§ **EXERCISE AIM**: Translate this sentence from the Hive HLL UDF page into Spanish: "HLL statistics are approximate calculations with an error rate of around 1% to 2%."

§ **PAGE EXCERPT**:
::::
Hive HLL UDF
The Hive HLL UDF provides a set of UDFs for generating HLL operations in Hive tables, which are identical to Doris HLL. Hive HLL can be imported into Doris through Spark HLL Load. For more information about HLL, please refer to Using HLL for Approximate Deduplication.:Approximate Deduplication Using HLL
Function Introduction:
UDAF
· to_hll: An aggregate function that returns a Doris HLL column, similar to the to_bitmap function
· hll_union:An aggregate function that calculates the union of groups, returning a Doris HLL column, similar to the bitmap_union function
UDF
· hll_cardinality: Returns the number of distinct elements added to the HLL, similar to the bitmap_count function
Main Purpose:
Reduce data import time to Doris by eliminating the need for dictionary construction and HLL pre-aggregation
Save Hive storage by compressing data using HLL, significantly reducing storage costs compared to Bitmap statistics
Provide flexible HLL operations in Hive, including union and cardinality statistics, and allow the resulting HLL to be directly imported into Doris
Note: HLL statistics are approximate calculations with an error rate of around 1% to 2%.
Usage
Create a Hive table and insert test data
-- Create a test database, e.g., hive_test
use hive_test;
-- Create a Hive HLL table
CREATE TABLE IF NOT EXISTS `hive_hll_table`(
`k1` int COMMENT '',
`k2` String COMMENT '',
`k3` String COMMENT '',
`uuid` binary COMMENT 'hll'
) comment 'comment'
-- Create a normal Hive table and insert test data
CREATE TABLE IF NOT EXISTS `hive_table`(
`k1` int COMMENT '',
`k2` String COMMENT '',
`k3` String COMMENT '',
`uuid` int COMMENT ''
) comment 'comment'
insert into hive_table select 1, 'a', 'b', 12345;
insert into hive_table select 1, 'a', 'c', 12345;
insert into hive_table select 2, 'b', 'c', 23456;
insert into hive_table select 3, 'c', 'd', 34567;
Use Hive HLL UDF:
Hive HLL UDF needs to be used in Hive/Spark. First, compile the FE to obtain the hive-udf.jar file. Compilation preparation: If you have compiled the ldb source code, you can directly compile the FE. If not, you need to manually install thrift, refer to Setting Up Dec Env for FE - IntelliJ IDEA for compilation and installation.
::::
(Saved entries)
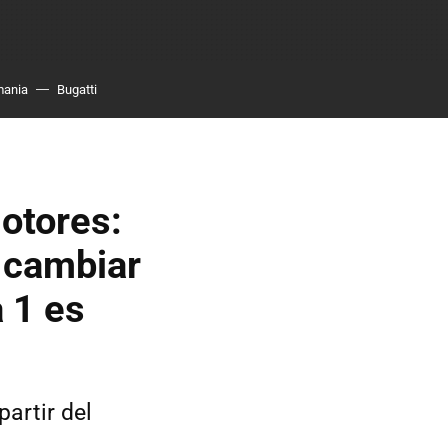
mania
Bugatti
motores:
 cambiar
a 1 es
partir del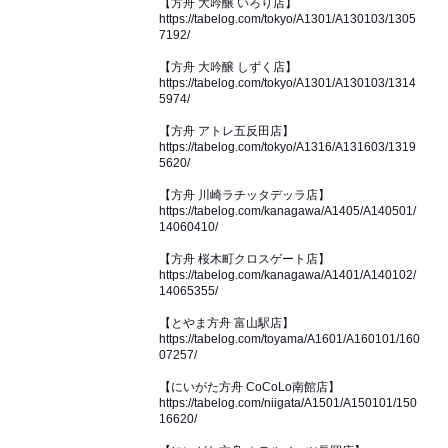
【方舟 大吟醸 いろり店】
https://tabelog.com/tokyo/A1301/A130103/1305
7192/
【方舟 大吟醸 しずく店】
https://tabelog.com/tokyo/A1301/A130103/1314
5974/
【方舟 アトレ五反田店】
https://tabelog.com/tokyo/A1316/A131603/1319
5620/
【方舟 川崎ラチッタデッラ店】
https://tabelog.com/kanagawa/A1405/A140501/
14060410/
【方舟 桜木町クロスゲート店】
https://tabelog.com/kanagawa/A1401/A140102/
14065355/
【とやま方舟 富山駅店】
https://tabelog.com/toyama/A1601/A160101/160
07257/
【にいがた方舟 CoCoLo南館店】
https://tabelog.com/niigata/A1501/A150101/150
16620/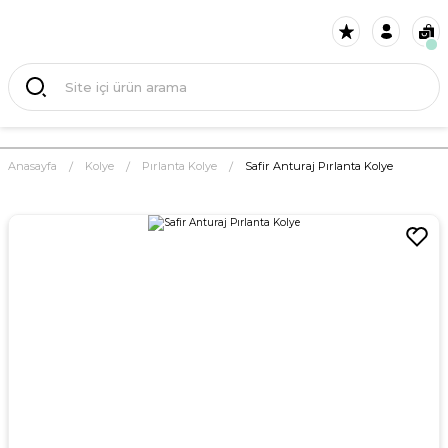
Anasayfa
Kolye
Pırlanta Kolye
Safir Anturaj Pırlanta Kolye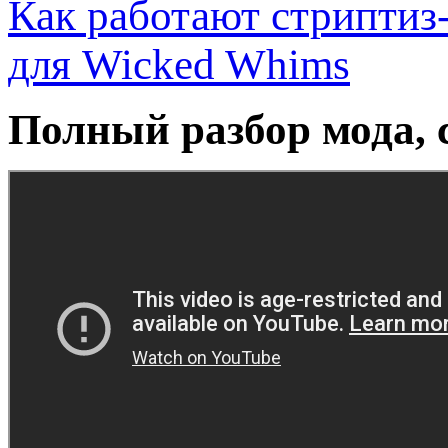
Как работают стриптиз
для Wicked Whims
Полный разбор мода, 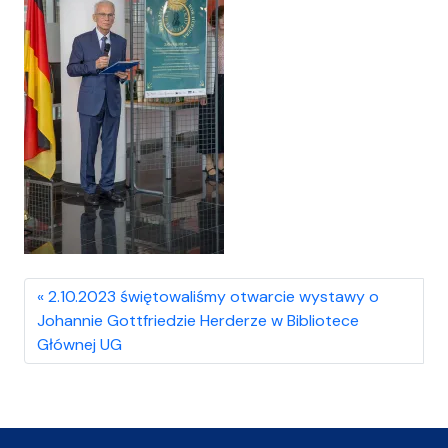
2.10.2023 świętowaliśmy otwarcie wystawy o
Johannie Gottfriedzie Herderze w Bibliotece
Głównej UG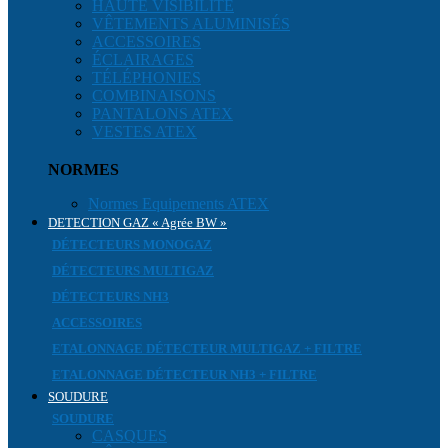
HAUTE VISIBILITÉ
VÊTEMENTS ALUMINISÉS
ACCESSOIRES
ÉCLAIRAGES
TÉLÉPHONIES
COMBINAISONS
PANTALONS ATEX
VESTES ATEX
NORMES
Normes Equipements ATEX
DETECTION GAZ « Agrée BW »
DÉTECTEURS MONOGAZ
DÉTECTEURS MULTIGAZ
DÉTECTEURS NH3
ACCESSOIRES
ETALONNAGE DÉTECTEUR MULTIGAZ + FILTRE
ETALONNAGE DÉTECTEUR NH3 + FILTRE
SOUDURE
SOUDURE
CASQUES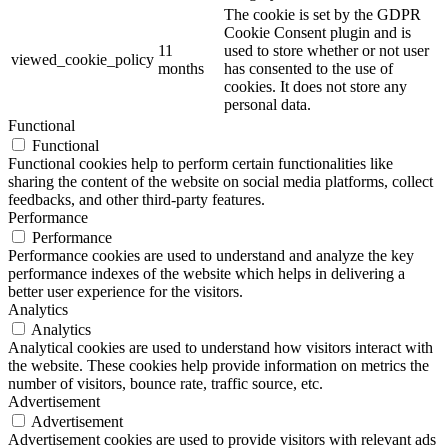
The cookie is set by the GDPR
Cookie Consent plugin and is
11
used to store whether or not user
viewed_cookie_policy
months
has consented to the use of
cookies. It does not store any
personal data.
Functional
Functional
Functional cookies help to perform certain functionalities like
sharing the content of the website on social media platforms, collect
feedbacks, and other third-party features.
Performance
Performance
Performance cookies are used to understand and analyze the key
performance indexes of the website which helps in delivering a
better user experience for the visitors.
Analytics
Analytics
Analytical cookies are used to understand how visitors interact with
the website. These cookies help provide information on metrics the
number of visitors, bounce rate, traffic source, etc.
Advertisement
Advertisement
Advertisement cookies are used to provide visitors with relevant ads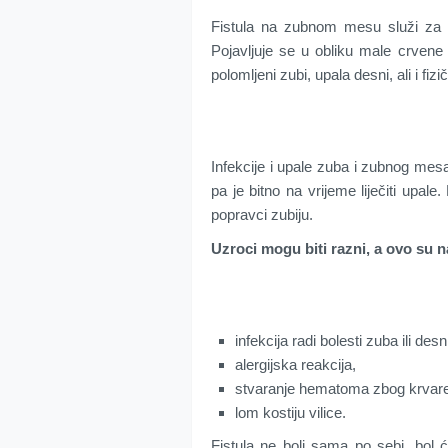
Fistula na zubnom mesu služi za p
Pojavljuje se u obliku male crvene 
polomljeni zubi, upala desni, ali i fiz
Infekcije i upale zuba i zubnog mesa
pa je bitno na vrijeme liječiti upale
popravci zubiju.
Uzroci mogu biti razni, a ovo su n
infekcija radi bolesti zuba ili desn
alergijska reakcija,
stvaranje hematoma zbog krvare
lom kostiju vilice.
Fistula ne boli sama po sebi, bol će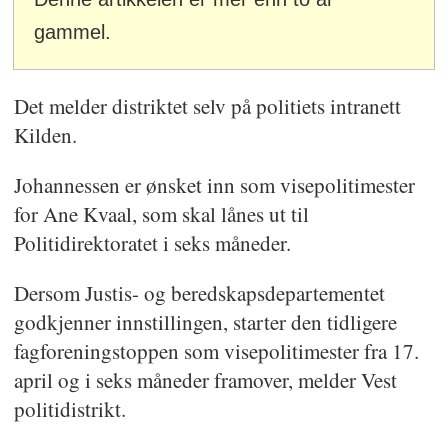
gammel.
Det melder distriktet selv på politiets intranett
Kilden.
Johannessen er ønsket inn som visepolitimester
for Ane Kvaal, som skal lånes ut til
Politidirektoratet i seks måneder.
Dersom Justis- og beredskapsdepartementet
godkjenner innstillingen, starter den tidligere
fagforeningstoppen som visepolitimester fra 17.
april og i seks måneder framover, melder Vest
politidistrikt.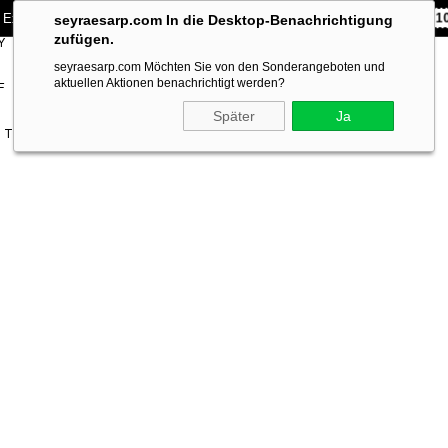
 Exklusiv **10% RABATT** auf Ihre erste Bestellung!
CODE:
SEYRA1
seyraesarp.com In die Desktop-Benachrichtigung
zufügen.
Y
SCARF
BRANDS
seyraesarp.com Möchten Sie von den Sonderangeboten und
ACCESSORY
aktuellen Aktionen benachrichtigt werden?
F
Später
Ja
Tivil İpek Eşarp 8864713 - 914 - 31269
::::
§ **YOUR SOLUTION**: Las estadísticas de HLL son cálculos aproximados con una tasa de error de alrededor del 1 % al 2 %.